Now that I see your source material, I'm convienced your yields are beyond that which can be attained from the pictured scrap. The photo of the scrap makes me even more amazed at the reported yield. Here are a few reasons why I'm skeptical:


 You have several large surface area boards with minimal thin gold plating on them included in the batch (i.e.: whole memory sticks with surface mount components on them)

 The majority of the finger boards are low to medium grade scrap. (i.e.: Partially fingered newer ISA and PCI fingers)

 The batch is of several mixed types of scrap, the bulk of which is low to mid grade.

Judging from the information you've provided, I have to believe your gold must be contaminated with some base metals or silver. The photo of the button apears to be shiny and pure, but it does have some surface bumps near one side. Also it does not have the characteristic pipe that purer gold does. Lastly, the size of the four gram button appears large to me (of course no scale of reference was given, like a penny).
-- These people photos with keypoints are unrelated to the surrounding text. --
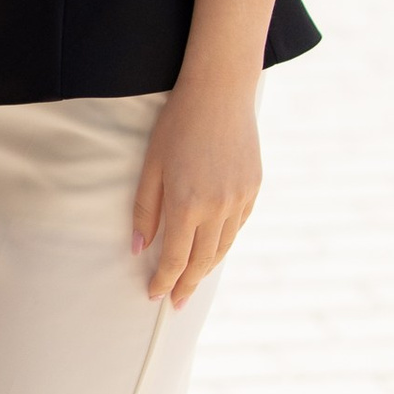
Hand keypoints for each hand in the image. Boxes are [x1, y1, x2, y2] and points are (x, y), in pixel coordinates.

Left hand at [131, 73, 261, 308]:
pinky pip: (238, 226)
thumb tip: (139, 249)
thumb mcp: (151, 165)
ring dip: (207, 267)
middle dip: (187, 284)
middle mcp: (218, 207)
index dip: (164, 282)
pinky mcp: (253, 188)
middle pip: (202, 261)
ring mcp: (240, 199)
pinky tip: (214, 247)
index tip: (155, 295)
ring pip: (223, 247)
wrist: (220, 92)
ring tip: (193, 280)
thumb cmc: (178, 124)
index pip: (175, 259)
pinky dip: (225, 241)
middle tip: (176, 301)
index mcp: (187, 204)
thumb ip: (145, 210)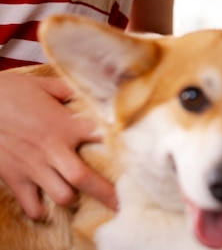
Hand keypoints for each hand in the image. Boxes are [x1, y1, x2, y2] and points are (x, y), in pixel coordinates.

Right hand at [0, 72, 117, 219]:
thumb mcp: (43, 85)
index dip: (120, 145)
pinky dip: (40, 210)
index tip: (135, 154)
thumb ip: (69, 91)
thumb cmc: (8, 92)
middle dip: (106, 193)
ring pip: (62, 195)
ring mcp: (34, 166)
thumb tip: (90, 88)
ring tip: (81, 198)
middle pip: (85, 178)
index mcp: (65, 125)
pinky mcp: (14, 178)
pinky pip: (31, 204)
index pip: (102, 137)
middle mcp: (53, 149)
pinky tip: (47, 207)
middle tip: (121, 204)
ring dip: (74, 199)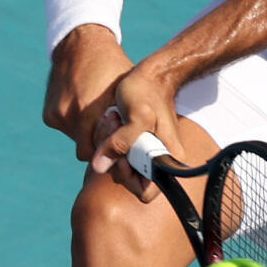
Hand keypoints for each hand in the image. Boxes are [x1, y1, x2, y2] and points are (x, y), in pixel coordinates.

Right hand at [42, 25, 132, 160]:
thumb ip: (128, 119)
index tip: (119, 144)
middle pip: (88, 151)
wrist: (81, 43)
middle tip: (109, 133)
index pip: (105, 151)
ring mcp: (60, 116)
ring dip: (85, 133)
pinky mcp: (49, 115)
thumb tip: (142, 146)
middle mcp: (75, 116)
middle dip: (98, 145)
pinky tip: (82, 106)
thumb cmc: (112, 67)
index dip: (112, 150)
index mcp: (96, 112)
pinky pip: (65, 129)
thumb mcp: (127, 90)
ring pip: (76, 140)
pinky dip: (73, 123)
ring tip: (96, 115)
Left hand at [89, 61, 180, 199]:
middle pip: (128, 178)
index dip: (128, 177)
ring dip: (109, 143)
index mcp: (167, 160)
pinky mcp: (134, 144)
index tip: (120, 154)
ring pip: (118, 165)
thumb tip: (98, 167)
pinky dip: (109, 138)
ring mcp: (145, 154)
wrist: (152, 75)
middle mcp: (158, 162)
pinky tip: (112, 118)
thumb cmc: (148, 92)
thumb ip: (119, 143)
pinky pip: (115, 152)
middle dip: (115, 154)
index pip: (144, 191)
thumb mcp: (137, 116)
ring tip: (113, 117)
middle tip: (114, 125)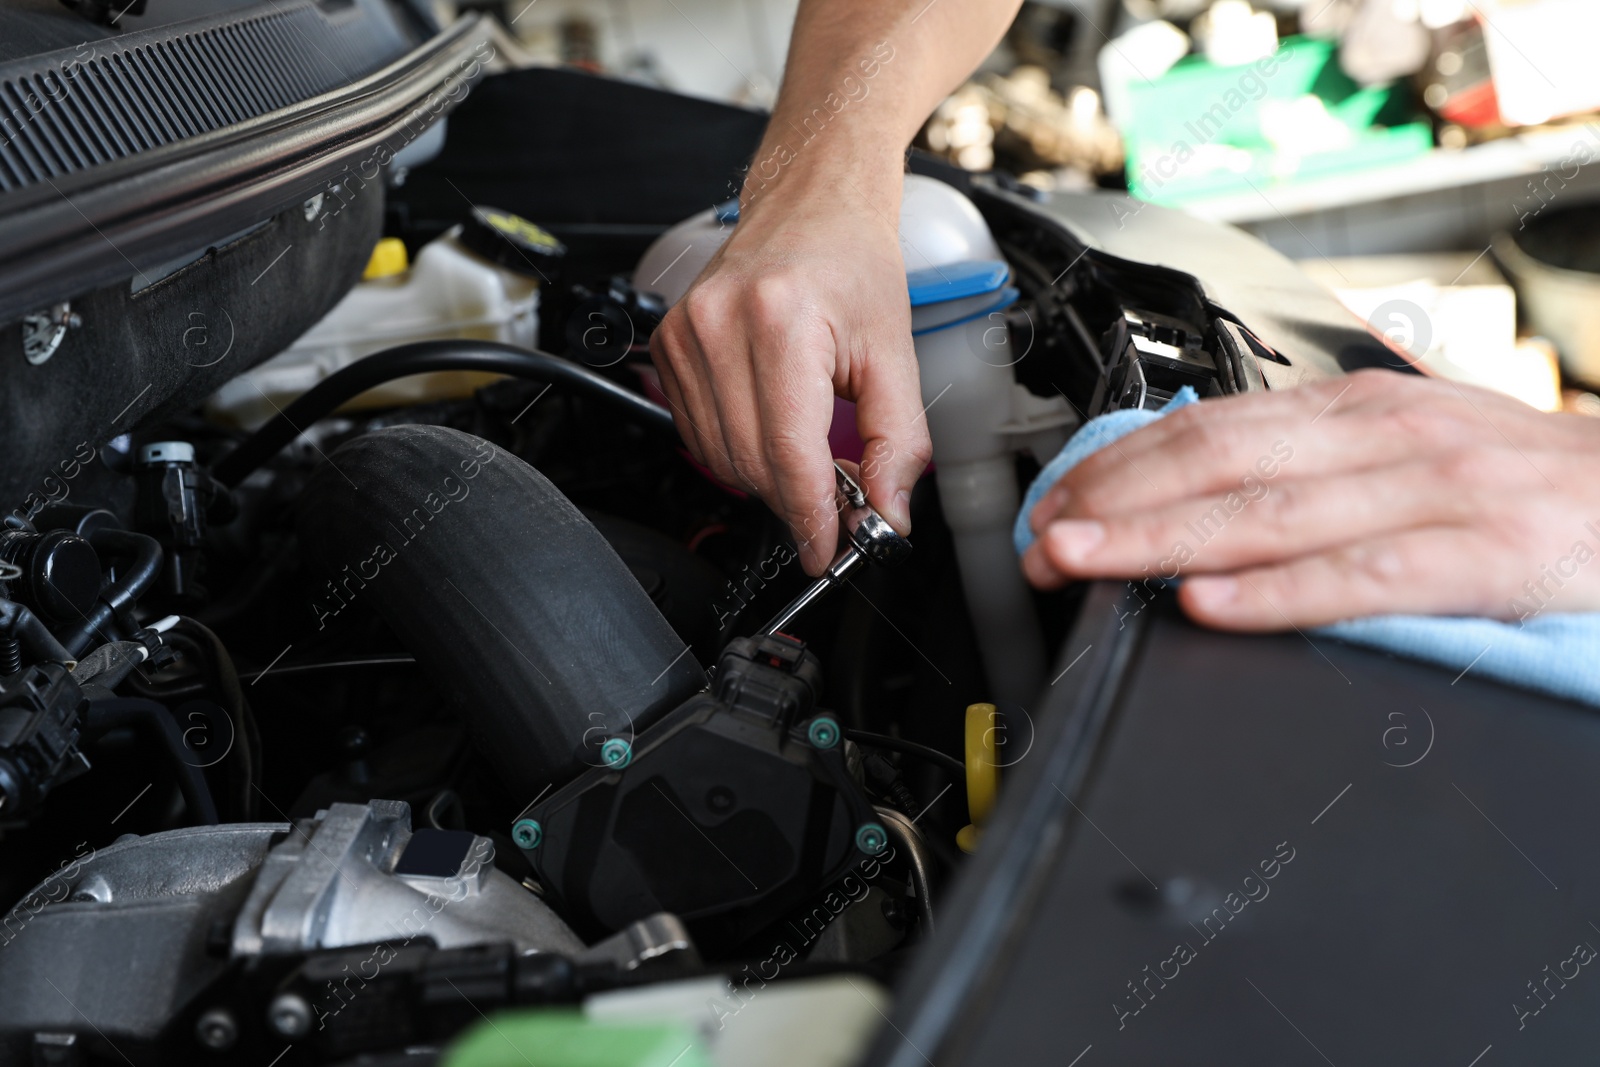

Here's a photo of an 11.5 gram button I pulled from 5 lbs of fully fingered identical (all the same card source ) ISA fingers a few years back:







It's not super pure, but it does have the characteristic pipe I mentioned.


I'm not trying to discredit your work by any means. I'm just trying to figure out how you got such an extreme yield from mid grade (at best) fingers? Any other information you can provide would be great.